EXERCISE REQUIREMENTS -
Change every "Ecodura" in the records to "Ecoweave" and give the lines again with nothing else altered. Leave the pictures out of your answer.

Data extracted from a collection
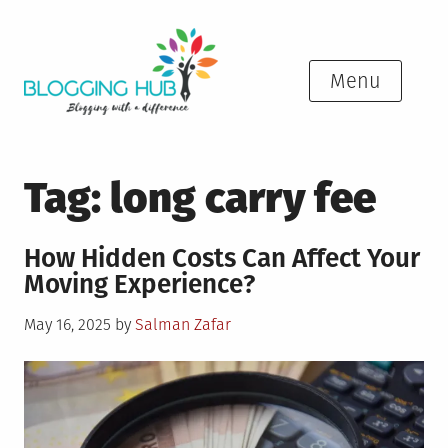
Skip
to
content
Menu
Tag:
long carry fee
How Hidden Costs Can Affect Your
Moving Experience?
Posted
May 16, 2025
by
Salman Zafar
on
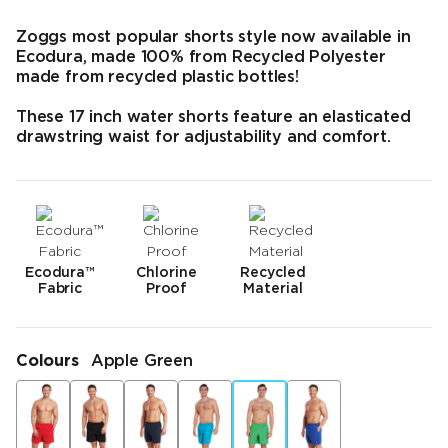
Zoggs most popular shorts style now available in
Ecodura, made 100% from Recycled Polyester
made from recycled plastic bottles!
These 17 inch water shorts feature an elasticated
drawstring waist for adjustability and comfort.
Ecodura™
Chlorine
Recycled
Fabric
Proof
Material
Colours
Apple Green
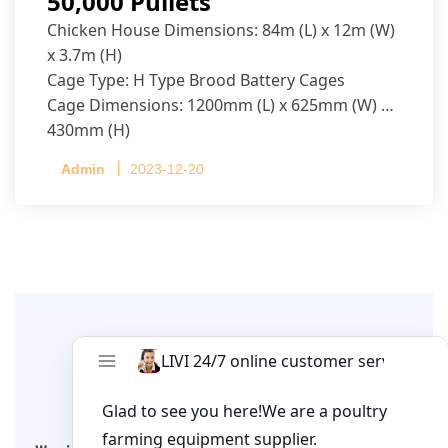
50,000 Pullets
Chicken House Dimensions: 84m (L) x 12m (W)
x 3.7m (H)
Cage Type: H Type Brood Battery Cages
Cage Dimensions: 1200mm (L) x 625mm (W) x
430mm (H)
Capacity per Cage: 208 pullets per cage, 4 tiers
Admin
2023-12-20
per cage
Leave A Comment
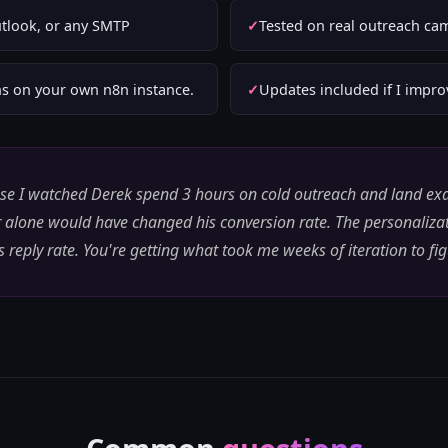
tlook, or any SMTP
Tested on real outreach ca
s on your own n8n instance.
Updates included if I impr
ause I watched Derek spend 3 hours on cold outreach and land exac
 alone would have changed his conversion rate. The personaliz
 reply rate. You're getting what took me weeks of iteration to fi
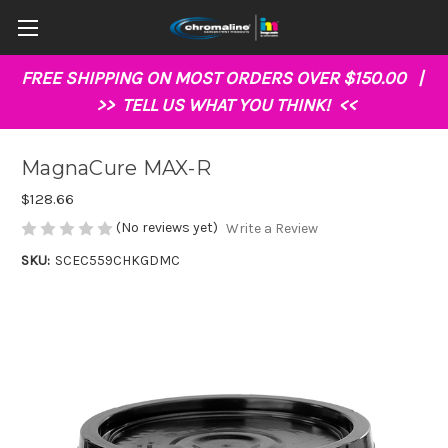
FREE SHIPPING ON MOST ORDERS OVER $150.00 |
>>
TELL US WHAT YOU THINK!
<<
MagnaCure MAX-R
$128.66
(No reviews yet)
Write a Review
SKU:
SCEC559CHKGDMC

WRITTEN RESPONSE -
Skip
to
content
Menu
Tag:
long carry fee
How Hidden Costs Can Affect Your
Moving Experience?
Posted
May 16, 2025
by
Salman Zafar
on
Zoggs most popular shorts style now available in
Ecoweave, made 100% from Recycled Polyester
made from recycled plastic bottles!
These 17 inch water shorts feature an elasticated
drawstring waist for adjustability and comfort.
Ecoweave™
Chlorine
Recycled
Fabric
Proof
Material
Colours
Apple Green
50,000 Pullets
Chicken House Dimensions: 84m (L) x 12m (W)
x 3.7m (H)
Cage Type: H Type Brood Battery Cages
Cage Dimensions: 1200mm (L) x 625mm (W) x
430mm (H)
Capacity per Cage: 208 pullets per cage, 4 tiers
Admin
2023-12-20
per cage
Leave A Comment
tlook, or any SMTP
Tested on real outreach ca
s on your own n8n instance.
Updates included if I impr
ause I watched Derek spend 3 hours on cold outreach and land exac
 alone would have changed his conversion rate. The personaliz
 reply rate. You're getting what took me weeks of iteration to fi
FREE SHIPPING ON MOST ORDERS OVER $150.00 |
>>
TELL US WHAT YOU THINK!
<<
MagnaCure MAX-R
$128.66
(No reviews yet)
Write a Review
SKU:
SCEC559CHKGDMC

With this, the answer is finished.